* [Your task]
Where a line contains the word "smartphone", copy that line from the records below.

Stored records
════

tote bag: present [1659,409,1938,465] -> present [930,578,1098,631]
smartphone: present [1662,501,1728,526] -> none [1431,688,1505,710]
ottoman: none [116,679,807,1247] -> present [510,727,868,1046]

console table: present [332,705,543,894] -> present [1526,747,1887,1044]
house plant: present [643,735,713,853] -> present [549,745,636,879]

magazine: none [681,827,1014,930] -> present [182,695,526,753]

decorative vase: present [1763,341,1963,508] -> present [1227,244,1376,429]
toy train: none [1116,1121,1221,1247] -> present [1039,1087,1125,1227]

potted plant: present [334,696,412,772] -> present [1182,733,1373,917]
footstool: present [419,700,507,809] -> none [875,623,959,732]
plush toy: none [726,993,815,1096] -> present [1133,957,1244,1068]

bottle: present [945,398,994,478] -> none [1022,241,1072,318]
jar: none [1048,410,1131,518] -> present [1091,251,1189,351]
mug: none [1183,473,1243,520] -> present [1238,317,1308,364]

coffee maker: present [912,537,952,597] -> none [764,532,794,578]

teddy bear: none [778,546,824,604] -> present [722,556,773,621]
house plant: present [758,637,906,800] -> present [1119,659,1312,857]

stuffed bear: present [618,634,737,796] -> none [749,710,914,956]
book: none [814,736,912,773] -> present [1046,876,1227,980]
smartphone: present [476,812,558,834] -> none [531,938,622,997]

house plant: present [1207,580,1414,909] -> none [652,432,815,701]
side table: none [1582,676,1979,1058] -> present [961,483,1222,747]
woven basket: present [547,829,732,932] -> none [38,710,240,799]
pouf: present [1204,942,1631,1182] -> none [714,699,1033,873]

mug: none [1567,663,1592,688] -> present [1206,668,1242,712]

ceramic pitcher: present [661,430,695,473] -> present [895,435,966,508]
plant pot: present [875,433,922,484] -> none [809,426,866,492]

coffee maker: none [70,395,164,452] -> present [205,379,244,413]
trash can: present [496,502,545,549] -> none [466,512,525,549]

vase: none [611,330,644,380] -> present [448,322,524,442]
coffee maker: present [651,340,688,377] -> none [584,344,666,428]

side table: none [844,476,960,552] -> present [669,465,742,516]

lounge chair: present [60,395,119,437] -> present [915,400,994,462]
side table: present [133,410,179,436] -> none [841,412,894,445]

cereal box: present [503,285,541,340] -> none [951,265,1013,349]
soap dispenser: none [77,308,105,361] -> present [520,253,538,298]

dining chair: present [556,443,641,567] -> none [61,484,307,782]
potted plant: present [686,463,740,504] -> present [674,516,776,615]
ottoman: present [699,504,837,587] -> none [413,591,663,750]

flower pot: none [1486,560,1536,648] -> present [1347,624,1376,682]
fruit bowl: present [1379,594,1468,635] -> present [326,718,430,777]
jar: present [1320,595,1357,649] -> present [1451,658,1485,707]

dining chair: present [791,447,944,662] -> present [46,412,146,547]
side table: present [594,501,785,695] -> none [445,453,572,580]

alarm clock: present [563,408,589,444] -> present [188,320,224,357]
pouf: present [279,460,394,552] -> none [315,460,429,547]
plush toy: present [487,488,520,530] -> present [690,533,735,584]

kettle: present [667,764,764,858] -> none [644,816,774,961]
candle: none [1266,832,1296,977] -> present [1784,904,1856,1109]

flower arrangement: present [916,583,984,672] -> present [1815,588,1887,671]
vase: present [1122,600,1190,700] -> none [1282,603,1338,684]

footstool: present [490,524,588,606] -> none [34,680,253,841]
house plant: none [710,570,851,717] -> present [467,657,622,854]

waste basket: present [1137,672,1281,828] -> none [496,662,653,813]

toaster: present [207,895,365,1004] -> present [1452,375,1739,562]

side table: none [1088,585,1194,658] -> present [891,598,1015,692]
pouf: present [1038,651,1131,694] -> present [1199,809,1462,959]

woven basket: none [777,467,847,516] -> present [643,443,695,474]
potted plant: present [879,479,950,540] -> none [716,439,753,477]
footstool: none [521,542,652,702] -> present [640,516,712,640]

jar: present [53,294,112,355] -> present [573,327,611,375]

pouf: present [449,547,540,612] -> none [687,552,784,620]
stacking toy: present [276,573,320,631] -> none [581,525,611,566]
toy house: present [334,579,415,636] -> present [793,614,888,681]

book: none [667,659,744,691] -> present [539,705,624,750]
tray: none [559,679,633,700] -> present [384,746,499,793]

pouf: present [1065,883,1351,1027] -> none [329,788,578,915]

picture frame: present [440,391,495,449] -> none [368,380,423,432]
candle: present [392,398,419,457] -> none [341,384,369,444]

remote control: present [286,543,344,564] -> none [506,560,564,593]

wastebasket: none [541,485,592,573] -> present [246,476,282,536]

════

* [Task answer]
smartphone: present [1662,501,1728,526] -> none [1431,688,1505,710]
smartphone: present [476,812,558,834] -> none [531,938,622,997]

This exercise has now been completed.